Übt eine Arzthelferin verschieden zu bewertende Tätigkeiten aus, so kommt es auf das Gesamtbild und die Bewertung ihrer verschiedenen Tätigkeiten nach den Tätigkeitsdefinitionen an. Sie erhält Gehalt nach der höheren Tätigkeitsgruppe, wenn die Tätigkeiten nach dieser Gruppe regelmäßig mehr als die Hälfte der gesamten Arbeitszeit in Anspruch nehmen.

1. Zu Tätigkeitsgruppe II:
(Zuschlag auf die Vergütung nach Tätigkeitsgruppe I: 5 Prozent)
In diese Gruppe fällt u. a. das Ausführen von delegationsfähigen Leistungen am Patienten nach allgemeinen Anweisungen (z. B. im Bereich der physikalischen Therapie, der Erstellung eines EKGs und/oder weitere vergleichbare Leistungen) sowie Unterstützung bei der Erstellung der Privatabrechnung und/
oder der Kassenabrechnung und im Bereich der Praxisorganisation.

2. Zu Tätigkeitsgruppe III:
(Zuschlag auf die Vergütung nach Tätigkeitsgruppe I: 10 Prozent)
In diese Gruppe fallen Tätigkeiten in der Betreuung und Anleitung von Auszubildenden, Tätigkeiten in der Patientenberatung (z.
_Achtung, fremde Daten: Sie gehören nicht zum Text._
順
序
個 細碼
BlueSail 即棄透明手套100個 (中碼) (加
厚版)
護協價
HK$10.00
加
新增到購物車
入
B. bei Diätfragen), betreuende Tätigkeiten im Rahmen von Patientengruppen sowie der Prävention; weiterhin gemäß § 46 Abs. 1 BBiG weitergebildete Arzthelferinnen (Arztfachhelferinnen) mit entsprechender Abschlussprüfung und gemäß § 23 Nr. 4 Röntgenverordnung fortgebildete Arzthelferinnen.
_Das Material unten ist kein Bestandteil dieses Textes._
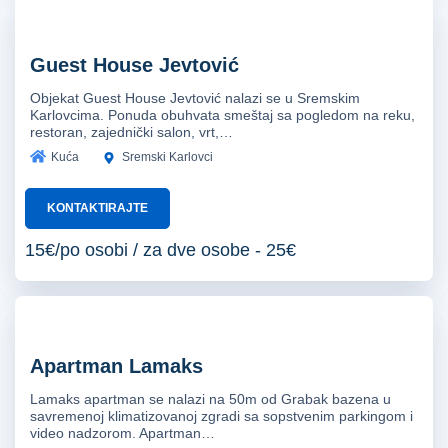
Guest House Jevtović
Objekat Guest House Jevtović nalazi se u Sremskim
Karlovcima. Ponuda obuhvata smeštaj sa pogledom na reku,
restoran, zajednički salon, vrt,…
Kuća
Sremski Karlovci
KONTAKTIRAJTE
15€/po osobi / za dve osobe - 25€
Apartman Lamaks
Lamaks apartman se nalazi na 50m od Grabak bazena u
savremenoj klimatizovanoj zgradi sa sopstvenim parkingom i
video nadzorom. Apartman…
3. Zu Tätigkeitsgruppe IV:
(Zuschlag auf die Vergütung nach Tätigkeitsgruppe I: 20 Prozent)
In diese Gruppe fallen Tätigkeiten mit Leitungsfunktionen, d. h. übertragene Weisungsbefugnisse in Praxen mit überdurchschnittlich großem Personalbestand sowie Tätigkeiten im organisatorischen und kaufmännischen Verwalten unter wirtschaftlichen Gesichtspunkten.
IV. Zu § 3 (3)

Bei den Begriffen „Anweisung“, „allgemeine Anweisung“, „weitgehend selbstständig“ sowie „selbstständig“ im Sinne des Ausführens von Tätigkeiten nach den Tätigkeitsgruppen I bis IV sind die Verordnung der Bundesregierung über die Berufsausbildung zur Arzthelferin vom 10. 12. 1985 (BGB l. Jahrgang 1985, Teil I, S. 2200 bis 2208) sowie die Stellungnahmen der Bundes­ärzte­kammer zur Delegationsfähigkeit ärztlicher Leistungen zu berücksichtigen; dies sind die Stellungnahmen des Vorstandes der Bundes­ärzte­kammer zur „Vornahme von Injektionen, Infusionen und Blutentnahmen durch Angehörige der medizinischen Assistenzberufe“ vom 16. 2. 1974, die von der Bundes­ärzte­kammer mitgetragene Stellungnahme der Deutschen Krankenhausgesellschaft zu „Injektionen, Infusionen und Blutentnahmen durch das Krankenpflegepersonal“ vom 11. 3. 1980 sowie die im Jahr 1988 abgegebene Stellungnahme der Vorstände von Bundes­ärzte­kammer und Kassenärztlicher Bundesvereinigung zu „Anforderungen an die persönliche Leistungserbringung“ (Deutsches Ärzteblatt, Heft 38 vom 22. 9. 1988, S. 2604 f.).